Brad: We contacted members of the Scientific Advisory Board and the CEO of the company by phone and e-mail. The company is currently considering our request for Compassionate Use. Dr. Myers has also been in contact with another company about some of their products, but they were not open to Compassionate Use at this point. He also contacted yet other companies.
ARF: What response did you/he get?
Brad: Each of the people has been sympathetic to our situation, and one of the SAB members has offered some of his research to Dr. Myers.
ARF: Did all sponsors you contacted react in the same way?
Brad: All have been sympathetic, but there have been mixed results in their openness to Compassionate Use.
ARF: Where your requests were rejected, what reasons did the sponsors give?

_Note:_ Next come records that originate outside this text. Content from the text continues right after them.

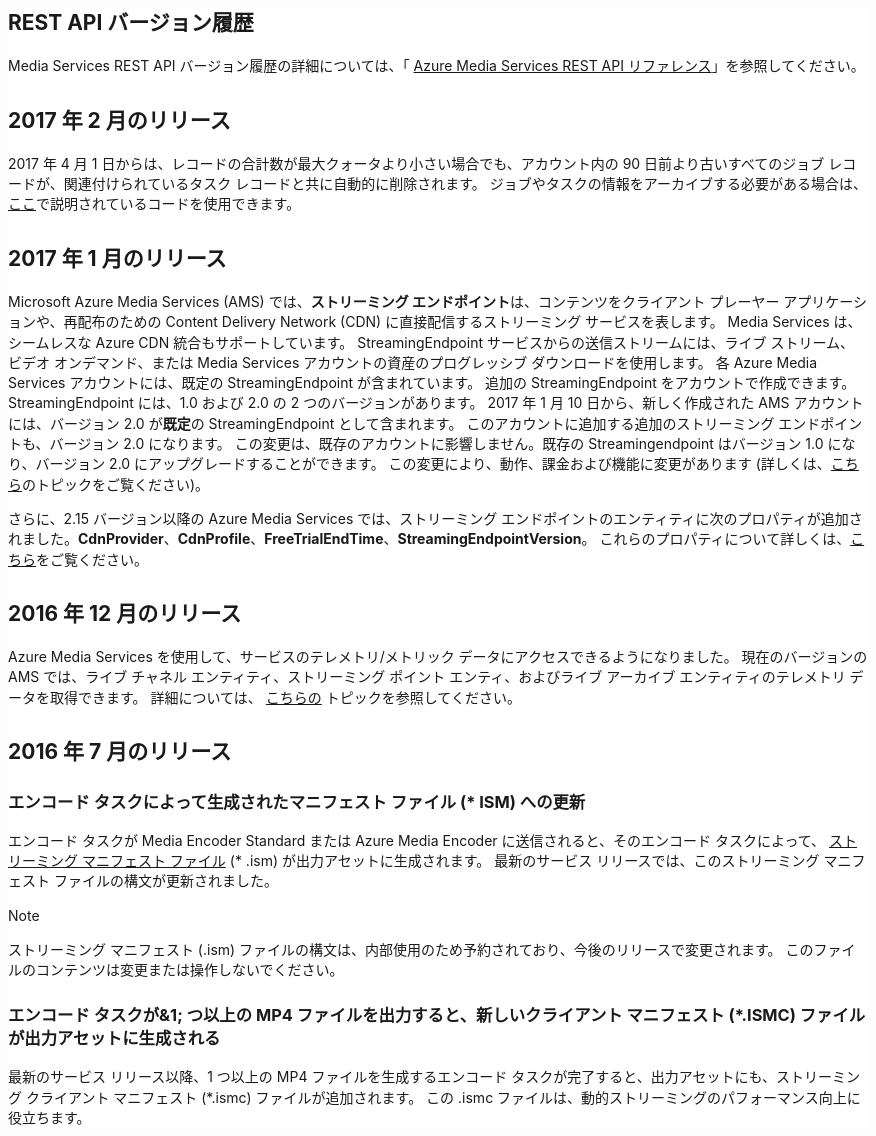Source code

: ## <a name="a-idrestversionhistoryarest-api-version-history"></a><a id="rest_version_history"></a>REST API バージョン履歴
Media Services REST API バージョン履歴の詳細については、「 [Azure Media Services REST API リファレンス]」を参照してください。

## <a name="febuary-2017-release"></a>2017 年 2 月のリリース

2017 年 4 月 1 日からは、レコードの合計数が最大クォータより小さい場合でも、アカウント内の 90 日前より古いすべてのジョブ レコードが、関連付けられているタスク レコードと共に自動的に削除されます。 ジョブやタスクの情報をアーカイブする必要がある場合は、[ここ](media-services-dotnet-manage-entities.md)で説明されているコードを使用できます。

## <a name="january-2017-release"></a>2017 年 1 月のリリース

Microsoft Azure Media Services (AMS) では、**ストリーミング エンドポイント**は、コンテンツをクライアント プレーヤー アプリケーションや、再配布のための Content Delivery Network (CDN) に直接配信するストリーミング サービスを表します。 Media Services は、シームレスな Azure CDN 統合もサポートしています。 StreamingEndpoint サービスからの送信ストリームには、ライブ ストリーム、ビデオ オンデマンド、または Media Services アカウントの資産のプログレッシブ ダウンロードを使用します。 各 Azure Media Services アカウントには、既定の StreamingEndpoint が含まれています。 追加の StreamingEndpoint をアカウントで作成できます。 StreamingEndpoint には、1.0 および 2.0 の 2 つのバージョンがあります。 2017 年 1 月 10 日から、新しく作成された AMS アカウントには、バージョン 2.0 が**既定**の StreamingEndpoint として含まれます。 このアカウントに追加する追加のストリーミング エンドポイントも、バージョン 2.0 になります。 この変更は、既存のアカウントに影響しません。既存の Streamingendpoint はバージョン 1.0 になり、バージョン 2.0 にアップグレードすることができます。 この変更により、動作、課金および機能に変更があります (詳しくは、[こちら](media-services-streaming-endpoints-overview.md)のトピックをご覧ください)。

さらに、2.15 バージョン以降の Azure Media Services では、ストリーミング エンドポイントのエンティティに次のプロパティが追加されました。**CdnProvider**、**CdnProfile**、**FreeTrialEndTime**、**StreamingEndpointVersion**。 これらのプロパティについて詳しくは、[こちら](https://docs.microsoft.com/rest/api/media/operations/streamingendpoint)をご覧ください。 

## <a name="december-2016-release"></a>2016 年 12 月のリリース

Azure Media Services を使用して、サービスのテレメトリ/メトリック データにアクセスできるようになりました。 現在のバージョンの AMS では、ライブ チャネル エンティティ、ストリーミング ポイント エンティ、およびライブ アーカイブ エンティティのテレメトリ データを取得できます。 詳細については、 [こちらの](media-services-telemetry-overview.md) トピックを参照してください。

## <a name="a-idjulychanges16ajuly-2016-release"></a><a id="july_changes16"></a>2016 年 7 月のリリース
### <a name="updates-to-manifest-file-ism-generated-by-encoding-tasks"></a>エンコード タスクによって生成されたマニフェスト ファイル (* ISM) への更新
エンコード タスクが Media Encoder Standard または Azure Media Encoder に送信されると、そのエンコード タスクによって、 [ストリーミング マニフェスト ファイル](media-services-deliver-content-overview.md) (* .ism) が出力アセットに生成されます。 最新のサービス リリースでは、このストリーミング マニフェスト ファイルの構文が更新されました。

> [!NOTE]
> ストリーミング マニフェスト (.ism) ファイルの構文は、内部使用のため予約されており、今後のリリースで変更されます。 このファイルのコンテンツは変更または操作しないでください。
> 
> 

### <a name="a-new-client-manifest-ismc-file-is-generated-in-the-output-asset-when-an-encoding-task-outputs-one-or-more-mp4-files"></a>エンコード タスクが&1; つ以上の MP4 ファイルを出力すると、新しいクライアント マニフェスト (*.ISMC) ファイルが出力アセットに生成される
最新のサービス リリース以降、1 つ以上の MP4 ファイルを生成するエンコード タスクが完了すると、出力アセットにも、ストリーミング クライアント マニフェスト (*.ismc) ファイルが追加されます。 この .ismc ファイルは、動的ストリーミングのパフォーマンス向上に役立ちます。 


[Azure Media Services MSDN フォーラム]: http://social.msdn.microsoft.com/forums/azure/home?forum=MediaServices
[Azure Media Services REST API リファレンス]: https://docs.microsoft.com/rest/api/media/operations/azure-media-services-rest-api-reference
[Media Services の価格詳細]: http://azure.microsoft.com/pricing/details/media-services/
[Input Metadata (入力のメタデータ)]: http://msdn.microsoft.com/library/azure/dn783120.aspx
[Output Metadata (出力のメタデータ)]: http://msdn.microsoft.com/library/azure/dn783217.aspx
[コンテンツの配信]: http://msdn.microsoft.com/library/azure/hh973618.aspx
[Azure Media Indexer によるメディア ファイルのインデックス作成]: http://msdn.microsoft.com/library/azure/dn783455.aspx
[ストリーミング エンドポイント]: http://msdn.microsoft.com/library/azure/dn783468.aspx
[Working with Azure Media Services Live Streaming (Azure Media Services ライブ ストリーミングでの動作)]: http://msdn.microsoft.com/library/azure/dn783466.aspx
[AES-128 動的暗号化とキー配信サービスの使用]: http://msdn.microsoft.com/library/azure/dn783457.aspx
[Using PlayReady Dynamic Encryption and License Delivery Service (PlayReady 動的暗号化とライセンス配信サービスの使用)]: http://msdn.microsoft.com/library/azure/dn783467.aspx
[Preview features]: http://azure.microsoft.com/services/preview/
[Media Services PlayReady ライセンス テンプレートの概要]: http://msdn.microsoft.com/library/azure/dn783459.aspx
[Streaming Storage Encrypted Content (ストリーミング ストレージ暗号化コンテンツ)]: http://msdn.microsoft.com/library/azure/dn783451.aspx
[Azure portal]: https://manage.windowsazure.com
[ダイナミック パッケージ]: http://msdn.microsoft.com/library/azure/jj889436.aspx
[Nick Drouin's Blog (Nick Drouin のブログ)]: http://blog-ndrouin.azurewebsites.net/hls-v3-new-old-thing/
[PlayReady によるスムーズ ストリーミングおよび MPEG DASH の保護]: http://msdn.microsoft.com/library/azure/dn189154.aspx
[RMedia Services SDK for .NET の再試行ロジック]: http://msdn.microsoft.com/library/azure/dn745650.aspx
[Grass Valley Announces EDIUS 7 Streaming Through the Cloud (Grass Valley 社、クラウドを介した EDIUS 7 ストリーミングを発表)]: http://www.streamingmedia.com/Producer/Articles/ReadArticle.aspx?ArticleID=96351&utm_source=dlvr.it&utm_medium=twitter
[Media Services Encoder の出力ファイル名の制御]: http://msdn.microsoft.com/library/azure/dn303341.aspx
[オーバーレイの作成]: http://msdn.microsoft.com/library/azure/dn640496.aspx
[ビデオのセグメントの結合]: http://msdn.microsoft.com/library/azure/dn640504.aspx
[Azure Media Services .NET SDK 3.0.0.1 および 3.0.0.2 のリリース]: http://www.gtrifonov.com/2014/02/07/windows-azure-media-services-.net-sdk-3.0.0.2-release/
[Azure Active Directory Access Control Service (ACS)]: http://msdn.microsoft.com/library/hh147631.aspx
[Media Services SDK for .NET を使用した Media Services アカウントへの接続]: http://msdn.microsoft.com/library/azure/jj129571.aspx
[Azure Media Services .NET SDK Extensions]: https://github.com/Azure/azure-sdk-for-media-services-extensions/tree/dev
[azure-sdk-tools]: https://github.com/Azure/azure-sdk-tools
[GitHub]: https://github.com/Azure/azure-sdk-for-media-services
[複数のストレージ アカウントでの Media Services アセットの管理]: http://msdn.microsoft.com/library/azure/dn271889.aspx
[Media Services ジョブ通知の処理]: http://msdn.microsoft.com/library/azure/dn261241.aspx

Brad: One of the denials was due to some previous clinical setbacks with that company's treatment approach. We have not followed up at this point to see if their view has changed, but we may contact them in the future to reconsider our request if their current treatment appears to do well in the clinic.
ARF: What about the risk of serious side effects with a barely tested drug?
Brad: It's a risk-benefit analysis. Right now, we know that our family member will likely pass away in 5-7 years, and that half of that time will likely be in a somewhat vegetative state. I personally think EOAD patients would be very willing to sign up for a trial even though the toxic effects of the treatment were unknown, or even given some known side effects of the treatment, if it offered a reasonable chance to improve cognition and AD symptoms for some time.
ARF: What would you suggest?
Brad: Couldn't the drug be made available for EOAD patients in a small, open-label observational trial that would allow good access to the active drug? The EOAD patients have a lot of energy, and the caregivers tend to be more observant of changes in their loved ones as they have so much going on and small changes are noticed more (at least that's my opinion). It is dreadful to watch our loved ones waste away without being able to help when we know that there are many drugs being studied for treatment of Alzheimer's. It seems to me like the FDA would allow companies to be more lenient by allowing them to separate the results of any EOAD trials if the main concern is not to disrupt the approval in LOAD patients.
ARF: So where do things stand in June 2007?
Brad: We don't have access to experimental therapy for Megan yet. We are considering further ones, and are working on obtaining access through off-label use and/or other approaches.